Filming begins

After missing a day due to miscommunication between me, Kang, and the musician, yesterday (the 11th of March) I went up the mountain very early in the morning to catch the musician’s family before they head to the field.

When I got to his house, he’d already back with a crossbow and a shoulder bag filled with arrows. I couldn’t get where he had been to, his Mandarin is sparse. After a short break with tea, he went downstairs to sort the young walnut tree stems. They were given by the government for them to plant on the hills. He rebundled the branches of similar length together and placed them in the bamboo baskets.

Upstairs, his family gathered by the fire, preparing for a morning meal. For these farmers, they only have two big meals a day, so they have a whole day to work in the field without eating.

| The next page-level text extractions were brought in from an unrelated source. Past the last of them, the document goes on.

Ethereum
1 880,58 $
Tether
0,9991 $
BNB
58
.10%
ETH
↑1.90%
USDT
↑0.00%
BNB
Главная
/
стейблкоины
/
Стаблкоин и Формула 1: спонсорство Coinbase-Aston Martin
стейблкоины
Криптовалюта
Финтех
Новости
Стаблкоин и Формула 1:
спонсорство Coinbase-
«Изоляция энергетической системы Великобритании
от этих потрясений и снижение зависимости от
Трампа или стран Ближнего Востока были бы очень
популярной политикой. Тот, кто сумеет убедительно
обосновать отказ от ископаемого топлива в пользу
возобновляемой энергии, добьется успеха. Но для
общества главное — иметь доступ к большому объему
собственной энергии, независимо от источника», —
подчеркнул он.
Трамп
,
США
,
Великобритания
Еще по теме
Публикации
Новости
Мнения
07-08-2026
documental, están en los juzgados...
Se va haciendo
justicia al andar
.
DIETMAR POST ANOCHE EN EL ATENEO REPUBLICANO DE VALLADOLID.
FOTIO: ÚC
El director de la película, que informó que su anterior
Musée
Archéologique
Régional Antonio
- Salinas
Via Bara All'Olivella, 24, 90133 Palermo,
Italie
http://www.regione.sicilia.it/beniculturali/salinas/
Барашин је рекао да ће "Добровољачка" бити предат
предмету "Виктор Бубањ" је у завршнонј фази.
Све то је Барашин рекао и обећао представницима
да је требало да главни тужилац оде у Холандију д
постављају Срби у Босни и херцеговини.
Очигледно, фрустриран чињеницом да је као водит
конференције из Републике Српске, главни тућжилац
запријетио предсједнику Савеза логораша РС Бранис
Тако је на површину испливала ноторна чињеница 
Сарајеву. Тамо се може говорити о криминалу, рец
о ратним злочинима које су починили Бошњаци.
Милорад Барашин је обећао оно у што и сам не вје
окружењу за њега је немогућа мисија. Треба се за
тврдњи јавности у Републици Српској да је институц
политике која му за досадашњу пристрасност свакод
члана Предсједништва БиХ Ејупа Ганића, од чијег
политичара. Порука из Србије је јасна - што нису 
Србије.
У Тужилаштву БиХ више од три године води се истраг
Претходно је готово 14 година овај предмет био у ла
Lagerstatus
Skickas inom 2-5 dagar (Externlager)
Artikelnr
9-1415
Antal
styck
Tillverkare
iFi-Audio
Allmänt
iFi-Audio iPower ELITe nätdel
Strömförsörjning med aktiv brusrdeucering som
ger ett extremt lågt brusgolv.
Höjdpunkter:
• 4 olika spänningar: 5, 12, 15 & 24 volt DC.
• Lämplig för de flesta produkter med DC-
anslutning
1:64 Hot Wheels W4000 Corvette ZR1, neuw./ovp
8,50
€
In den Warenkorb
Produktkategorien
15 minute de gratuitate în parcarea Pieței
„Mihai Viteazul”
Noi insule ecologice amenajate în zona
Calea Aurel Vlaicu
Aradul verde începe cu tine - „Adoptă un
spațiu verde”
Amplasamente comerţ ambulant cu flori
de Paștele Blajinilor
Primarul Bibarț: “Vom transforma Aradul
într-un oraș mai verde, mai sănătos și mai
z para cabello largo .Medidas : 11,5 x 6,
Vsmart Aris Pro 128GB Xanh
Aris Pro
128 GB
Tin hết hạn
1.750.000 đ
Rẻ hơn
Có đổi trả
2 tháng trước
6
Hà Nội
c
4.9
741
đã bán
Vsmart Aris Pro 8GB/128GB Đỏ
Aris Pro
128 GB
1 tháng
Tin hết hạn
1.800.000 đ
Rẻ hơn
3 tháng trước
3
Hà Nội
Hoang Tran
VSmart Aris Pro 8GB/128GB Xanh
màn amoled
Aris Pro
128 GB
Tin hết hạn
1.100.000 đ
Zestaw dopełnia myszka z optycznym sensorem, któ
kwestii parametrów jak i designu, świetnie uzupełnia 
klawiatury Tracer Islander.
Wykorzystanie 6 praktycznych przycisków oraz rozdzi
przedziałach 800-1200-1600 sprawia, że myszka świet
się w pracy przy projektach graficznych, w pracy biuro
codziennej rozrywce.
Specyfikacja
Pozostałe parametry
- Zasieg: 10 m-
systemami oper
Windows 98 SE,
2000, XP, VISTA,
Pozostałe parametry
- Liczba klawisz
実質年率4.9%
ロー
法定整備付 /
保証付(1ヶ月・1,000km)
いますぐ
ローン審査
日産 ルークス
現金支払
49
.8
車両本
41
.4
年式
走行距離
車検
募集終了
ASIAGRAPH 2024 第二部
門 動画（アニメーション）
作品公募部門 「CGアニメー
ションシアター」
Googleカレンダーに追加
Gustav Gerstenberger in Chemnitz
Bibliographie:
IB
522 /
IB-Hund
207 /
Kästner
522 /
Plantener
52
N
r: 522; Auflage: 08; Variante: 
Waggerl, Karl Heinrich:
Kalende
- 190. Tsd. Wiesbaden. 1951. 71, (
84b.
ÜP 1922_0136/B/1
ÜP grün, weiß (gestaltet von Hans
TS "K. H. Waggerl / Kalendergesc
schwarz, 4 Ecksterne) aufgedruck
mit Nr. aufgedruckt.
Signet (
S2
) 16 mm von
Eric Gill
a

His younger sister and her boyfriend, a retired doctor came to help with the planting. First they were hesitate to let me follow them but was convinced eventually.

Packed and we were on the road, the little girl about 3yrs old included. The path out of the village was fine for a while, until the group left the musician’s wife at a closer field with their granddaughter, and the sister pair left for another field. It became almost straight up. Their land is on the furthest lot away from the village. We climbed to the top, by a cell tower, and could see the junction where a small tributary joins the Nu River. It’s low water season, the small river looks very rocky as if nearly broken at places.

I set the camera up and film the planting process. In the backdrop, the emerald colored river curved between the mountains. I’m not expecting too much from the filming result today, just to have him get used to having me and a camera in front all the times.

The day gets hotter when the sun peaked through the clouds. After he was done with the quarter acre or so mountain top lot, we walked down the path to meet his sister.

They were on a very steep slope with little room to stand and plant. The ground is rocky too, a few holes the musician dug was filled with slates and he had to basket carrying dirt in from elsewhere.

I get interested in filming his hands, the same hands that could do so much.

Later in the afternoon, with still some bundles of young tree sprouts left, they decided to call it a day. We walked a very steep and narrow path down the mountain, joined the concrete drainage path, and met the wife and the little girl still up the field.

The little girl definitely has a strong attachment to the musician, likes to have him carrying her across the steams on our way back. Close to the village has a patch of bamboo. I like the view of them going back home together among these tall bamboo trees waving in the wind.

Everybody was exhausted, the little one was struggling not to fall asleep. They got the fire started, made tea, barley and sticky rice pancake before another meal of rice and veggie. The barley pancake was so filling I had little room left for anything else.

The sun was almost set when we left the house. The sister lived in another village 10 miles up the river. They took the little girl with them, so the musician and his wife would be child free to finish up the rest of the planting the next day.

I’ll come back the day after to film them plant corns and if time allows, some knife-making.